> **What to work on**
Report the number of lines in the entries below that include the word "your", and nothing else.

++++++++

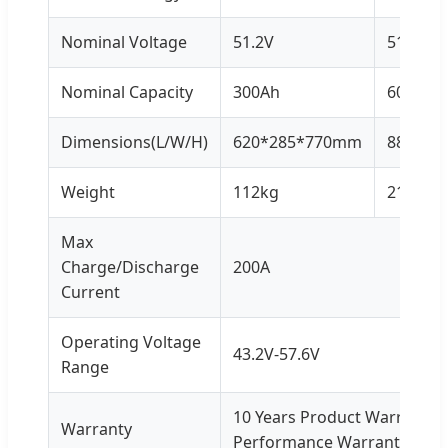
Nominal Voltage
51.2V
51.2V
Nominal Capacity
300Ah
600Ah
Dimensions(L/W/H)
620*285*770mm
885*47
Weight
112kg
214kg
Max
Charge/Discharge
200A
Current
Operating Voltage
43.2V-57.6V
Range
10 Years Product Warranty, 
Warranty
Performance Warranty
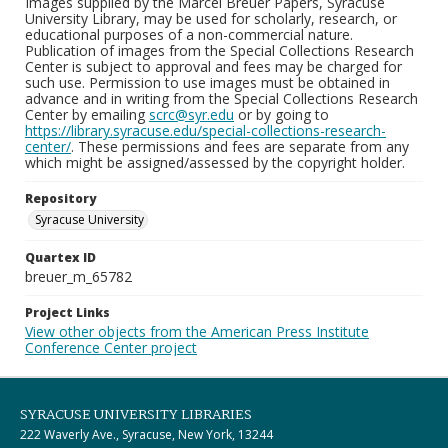
Images supplied by the Marcel Breuer Papers, Syracuse
University Library, may be used for scholarly, research, or
educational purposes of a non-commercial nature.
Publication of images from the Special Collections Research
Center is subject to approval and fees may be charged for
such use. Permission to use images must be obtained in
advance and in writing from the Special Collections Research
Center by emailing
scrc@syr.edu
or by going to
https://library.syracuse.edu/special-collections-research-
center/
. These permissions and fees are separate from any
which might be assigned/assessed by the copyright holder.
Repository
Syracuse University
Quartex ID
breuer_m_65782
Project Links
View other objects from the American Press Institute
Conference Center project
SYRACUSE UNIVERSITY LIBRARIES
222 Waverly Ave., Syracuse, New York, 13244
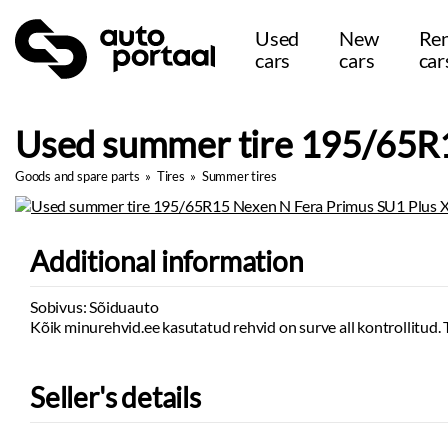
Used
New
Ren
cars
cars
car
Used summer tire 195/65R1
Goods and spare parts
»
Tires
»
Summer tires
Additional information
Sobivus: Sõiduauto
Kõik minurehvid.ee kasutatud rehvid on surve all kontrollitud. 
Seller's details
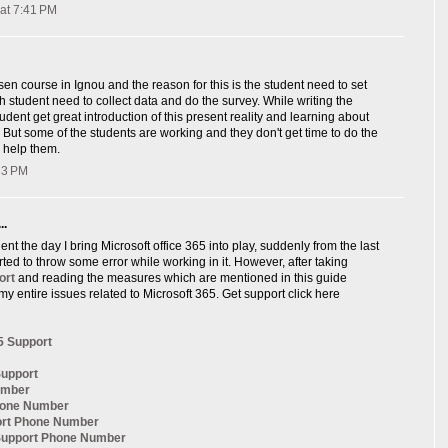
at 7:41 PM
sen course in Ignou and the reason for this is the student need to set
ch student need to collect data and do the survey. While writing the
udent get great introduction of this present reality and learning about
, But some of the students are working and they don't get time to do the
 help them.
:33 PM
..
nt the day I bring Microsoft office 365 into play, suddenly from the last
arted to throw some error while working in it. However, after taking
ort
and reading the measures which are mentioned in this guide
my entire issues related to Microsoft 365. Get support click here
5 Support
Support
umber
hone Number
ort Phone Number
 Support Phone Number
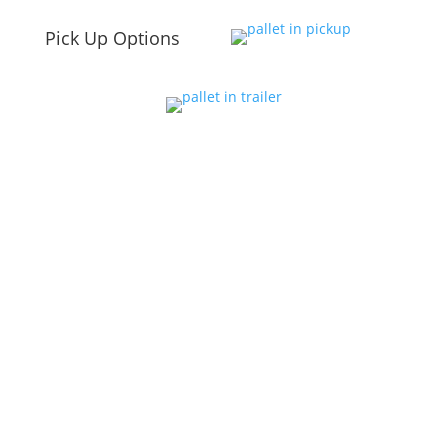
Pick Up Options
Summer Hours
April – Aug
Mon-Fri 8am – 6pm
Sat 9am – 5pm
Fall Hours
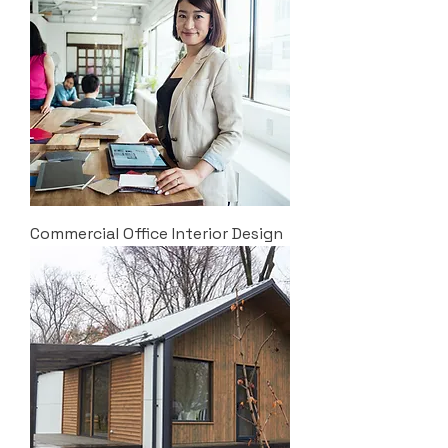
Commercial Office Interior Design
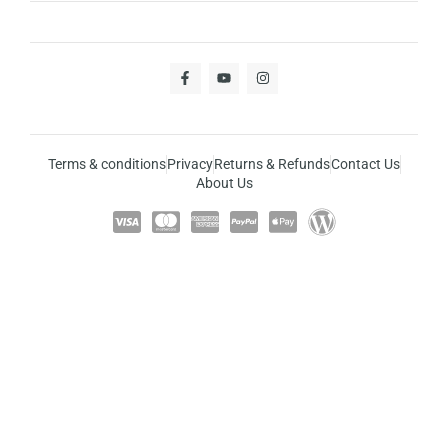
Terms & conditions
Privacy
Returns & Refunds
Contact Us
About Us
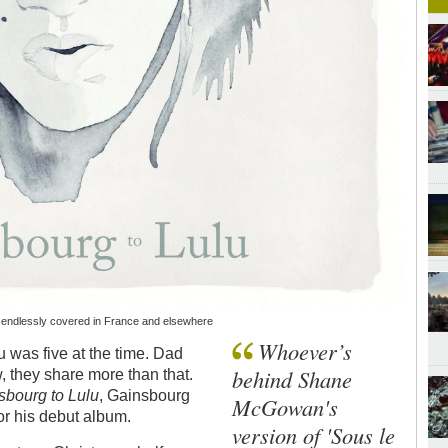
s endlessly covered in France and elsewhere
Whoever’s
 was five at the time. Dad
behind Shane
 they share more than that.
bourg to Lulu
, Gainsbourg
McGowan's
for his debut album.
version of 'Sous le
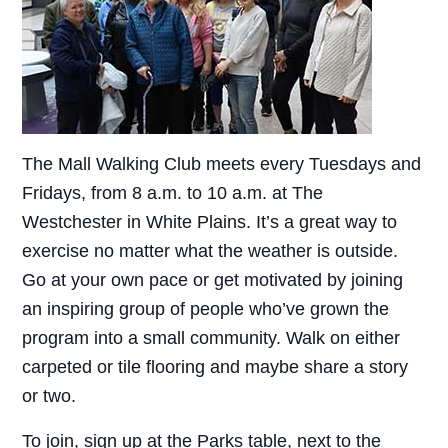
The Mall Walking Club meets every Tuesdays and
Fridays, from 8 a.m. to 10 a.m. at The
Westchester in White Plains. It’s a great way to
exercise no matter what the weather is outside.
Go at your own pace or get motivated by joining
an inspiring group of people who’ve grown the
program into a small community. Walk on either
carpeted or tile flooring and maybe share a story
or two.
To join, sign up at the Parks table, next to the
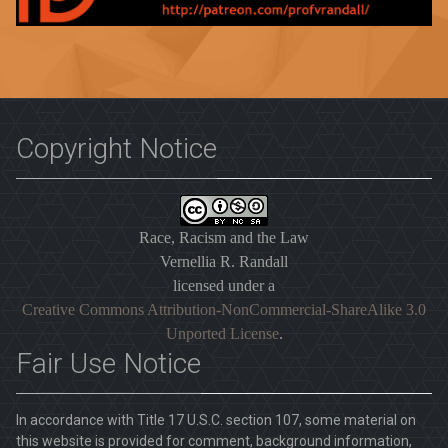
Copyright Notice
Race, Racism and the Law
Vernellia R. Randall
licensed under a
Creative Commons Attribution-NonCommercial-ShareAlike 3.0
Unported License
.
Fair Use Notice
In accordance with Title 17 U.S.C. section 107, some material on
this website is provided for comment, background information,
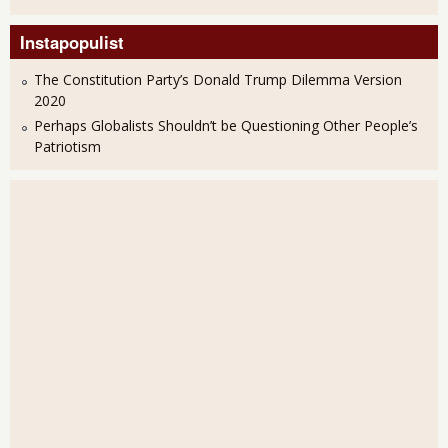
Instapopulist
The Constitution Party’s Donald Trump Dilemma Version
2020
Perhaps Globalists Shouldn’t be Questioning Other People’s
Patriotism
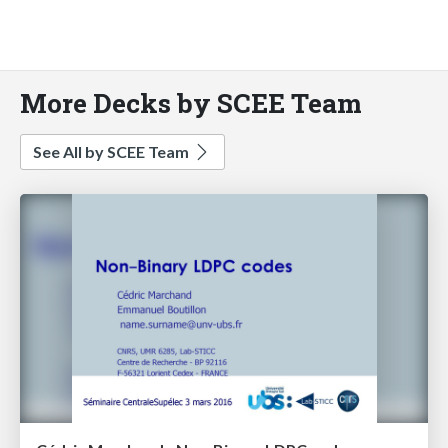
More Decks by SCEE Team
See All by SCEE Team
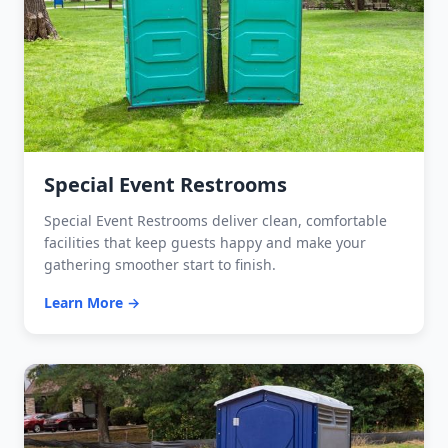
Special Event Restrooms
Special Event Restrooms deliver clean, comfortable
facilities that keep guests happy and make your
gathering smoother start to finish.
Learn More →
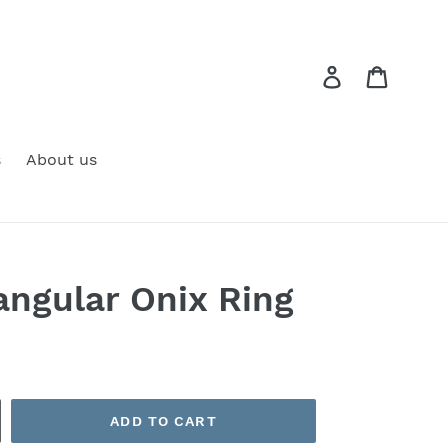
Log in
Cart
s
About us
angular Onix Ring
ADD TO CART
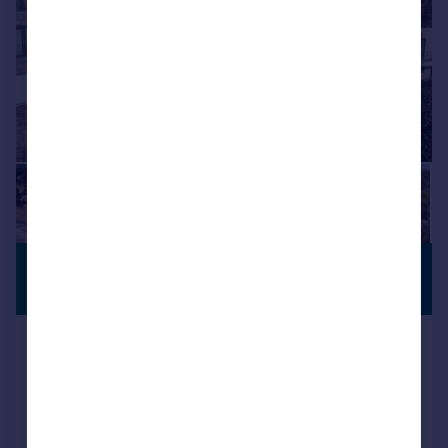
£1,350,000
PREMIUM
LISTING
Guide Price
Lakeside Road, Branksome Chine,
BH13
Detached
4
4
Reduced on 30/07/2026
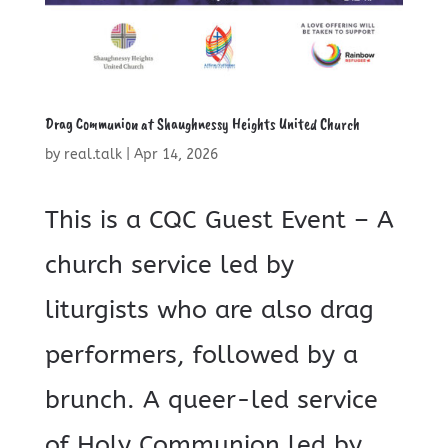
Drag Communion at Shaughnessy Heights United Church
by
real.talk
|
Apr 14, 2026
This is a CQC Guest Event – A
church service led by
liturgists who are also drag
performers, followed by a
brunch. A queer-led service
of Holy Communion led by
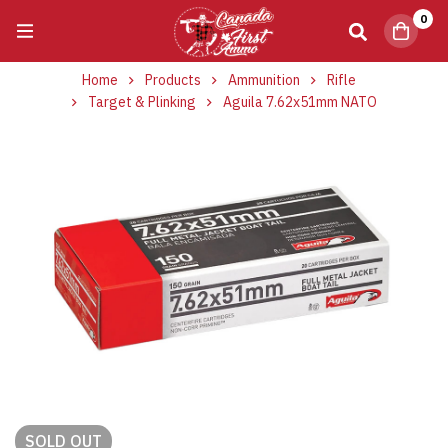
0
Home
Products
Ammunition
Rifle
Target & Plinking
Aguila 7.62x51mm NATO
SOLD
OUT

++++++++

> **Task answer**
2